(Data items)

================================

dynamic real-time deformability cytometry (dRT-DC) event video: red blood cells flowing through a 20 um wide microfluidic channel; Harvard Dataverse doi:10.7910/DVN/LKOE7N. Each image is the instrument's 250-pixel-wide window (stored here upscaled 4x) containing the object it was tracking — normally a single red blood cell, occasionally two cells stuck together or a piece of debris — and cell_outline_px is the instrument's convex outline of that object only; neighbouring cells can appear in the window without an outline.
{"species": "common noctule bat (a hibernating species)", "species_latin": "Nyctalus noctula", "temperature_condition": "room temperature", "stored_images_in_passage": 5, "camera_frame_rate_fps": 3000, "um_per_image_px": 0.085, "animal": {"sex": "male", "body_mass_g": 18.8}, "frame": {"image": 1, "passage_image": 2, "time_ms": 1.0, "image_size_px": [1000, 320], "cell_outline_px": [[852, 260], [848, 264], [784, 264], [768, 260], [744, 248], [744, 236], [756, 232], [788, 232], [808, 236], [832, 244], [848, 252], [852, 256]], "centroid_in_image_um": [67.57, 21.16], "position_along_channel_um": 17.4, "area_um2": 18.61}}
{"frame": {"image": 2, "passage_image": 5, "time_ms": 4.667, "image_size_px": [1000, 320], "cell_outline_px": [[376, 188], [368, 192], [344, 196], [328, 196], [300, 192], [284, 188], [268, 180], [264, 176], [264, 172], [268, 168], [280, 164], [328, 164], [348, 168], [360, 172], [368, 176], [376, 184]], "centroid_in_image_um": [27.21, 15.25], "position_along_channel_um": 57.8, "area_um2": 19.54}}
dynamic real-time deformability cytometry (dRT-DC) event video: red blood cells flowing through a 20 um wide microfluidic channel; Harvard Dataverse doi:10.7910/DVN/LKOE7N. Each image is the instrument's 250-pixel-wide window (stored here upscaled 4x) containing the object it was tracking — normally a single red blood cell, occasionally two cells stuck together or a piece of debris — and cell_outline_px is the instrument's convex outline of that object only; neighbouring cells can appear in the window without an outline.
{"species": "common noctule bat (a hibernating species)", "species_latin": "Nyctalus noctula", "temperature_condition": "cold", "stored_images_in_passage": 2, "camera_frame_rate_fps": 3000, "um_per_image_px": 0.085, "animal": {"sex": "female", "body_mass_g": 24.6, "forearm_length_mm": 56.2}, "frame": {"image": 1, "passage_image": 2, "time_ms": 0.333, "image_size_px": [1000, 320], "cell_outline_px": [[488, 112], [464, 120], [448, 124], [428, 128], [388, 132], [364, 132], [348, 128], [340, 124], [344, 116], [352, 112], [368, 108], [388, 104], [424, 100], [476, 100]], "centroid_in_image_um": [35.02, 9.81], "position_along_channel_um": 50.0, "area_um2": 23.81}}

================================

> [Aim of the exercise]
Write the complete data out, exactly as above.

> [Result of this task]
dynamic real-time deformability cytometry (dRT-DC) event video: red blood cells flowing through a 20 um wide microfluidic channel; Harvard Dataverse doi:10.7910/DVN/LKOE7N. Each image is the instrument's 250-pixel-wide window (stored here upscaled 4x) containing the object it was tracking — normally a single red blood cell, occasionally two cells stuck together or a piece of debris — and cell_outline_px is the instrument's convex outline of that object only; neighbouring cells can appear in the window without an outline.
{"species": "common noctule bat (a hibernating species)", "species_latin": "Nyctalus noctula", "temperature_condition": "room temperature", "stored_images_in_passage": 5, "camera_frame_rate_fps": 3000, "um_per_image_px": 0.085, "animal": {"sex": "male", "body_mass_g": 18.8}, "frame": {"image": 1, "passage_image": 2, "time_ms": 1.0, "image_size_px": [1000, 320], "cell_outline_px": [[852, 260], [848, 264], [784, 264], [768, 260], [744, 248], [744, 236], [756, 232], [788, 232], [808, 236], [832, 244], [848, 252], [852, 256]], "centroid_in_image_um": [67.57, 21.16], "position_along_channel_um": 17.4, "area_um2": 18.61}}
{"frame": {"image": 2, "passage_image": 5, "time_ms": 4.667, "image_size_px": [1000, 320], "cell_outline_px": [[376, 188], [368, 192], [344, 196], [328, 196], [300, 192], [284, 188], [268, 180], [264, 176], [264, 172], [268, 168], [280, 164], [328, 164], [348, 168], [360, 172], [368, 176], [376, 184]], "centroid_in_image_um": [27.21, 15.25], "position_along_channel_um": 57.8, "area_um2": 19.54}}
dynamic real-time deformability cytometry (dRT-DC) event video: red blood cells flowing through a 20 um wide microfluidic channel; Harvard Dataverse doi:10.7910/DVN/LKOE7N. Each image is the instrument's 250-pixel-wide window (stored here upscaled 4x) containing the object it was tracking — normally a single red blood cell, occasionally two cells stuck together or a piece of debris — and cell_outline_px is the instrument's convex outline of that object only; neighbouring cells can appear in the window without an outline.
{"species": "common noctule bat (a hibernating species)", "species_latin": "Nyctalus noctula", "temperature_condition": "cold", "stored_images_in_passage": 2, "camera_frame_rate_fps": 3000, "um_per_image_px": 0.085, "animal": {"sex": "female", "body_mass_g": 24.6, "forearm_length_mm": 56.2}, "frame": {"image": 1, "passage_image": 2, "time_ms": 0.333, "image_size_px": [1000, 320], "cell_outline_px": [[488, 112], [464, 120], [448, 124], [428, 128], [388, 132], [364, 132], [348, 128], [340, 124], [344, 116], [352, 112], [368, 108], [388, 104], [424, 100], [476, 100]], "centroid_in_image_um": [35.02, 9.81], "position_along_channel_um": 50.0, "area_um2": 23.81}}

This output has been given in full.